I kept the weight off for the remainder of 2010, all of 2011 and most of 2012. During this time I placed all of my happiness into other people’s hands. I felt if I wasn’t receiving accolades for my successful weight loss or the way I looked then I wasn’t doing something right. I felt like I must look horrible if someone wasn’t saying something about it. I was obsessed with the number on the scale and in my clothes. Instead of focusing on the fact that I was the healthiest I had ever been. I was physically fit and eating clean. I was wearing size small and single digit pant sizes.

(I used this as a before and after reminder.)
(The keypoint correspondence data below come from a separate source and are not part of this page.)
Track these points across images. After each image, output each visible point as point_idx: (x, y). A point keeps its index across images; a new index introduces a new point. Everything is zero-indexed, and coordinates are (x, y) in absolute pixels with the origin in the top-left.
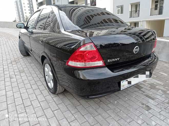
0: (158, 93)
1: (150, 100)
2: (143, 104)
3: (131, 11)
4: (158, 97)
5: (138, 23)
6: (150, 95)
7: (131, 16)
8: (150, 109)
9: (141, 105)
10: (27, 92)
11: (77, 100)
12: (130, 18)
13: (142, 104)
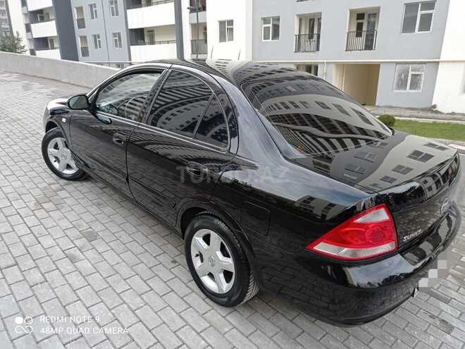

Towards the end of summer in 2012 things had settled down in other areas of my life and I seemed to be happier there. I changed jobs at work and home life seemed smooth. I started to gain some weight unexpectedly around this time but attributed it to enjoying summer too much. Then we decided to have another child so I really threw my healthy lifestyle to the wind.
Since James was born in 2013 I’ve been battling the weight loss along with Hashimotos. But I’m happier. Even though I’ve lost some and gained some over this time, I’ve remained focused on trying. After James’s accident I decided to try Weight Watchers again to have a little something for me each week (attending meetings), but my “why” changed. My why became “To be an example to my children and to be more active and involved with them. But also show them it’s ok to put yourself first sometimes”.
So what I’ve taken away from all of this is something that has been said to us so many times. Your worth is not determined by the number on the scales. But your happiness also shouldn’t be placed with someone else. I believe that you and only you should be in charge of your joy.
The pictures of myself from 2010/2011 are hard to look at for me. I see so much sadness and narcissism in these photos. I was so focused on the look at me, don’t I look great because I felt like it masked how miserable I really was.  In 2017 I think I’m getting closer to total happiness, one that I am in charge of.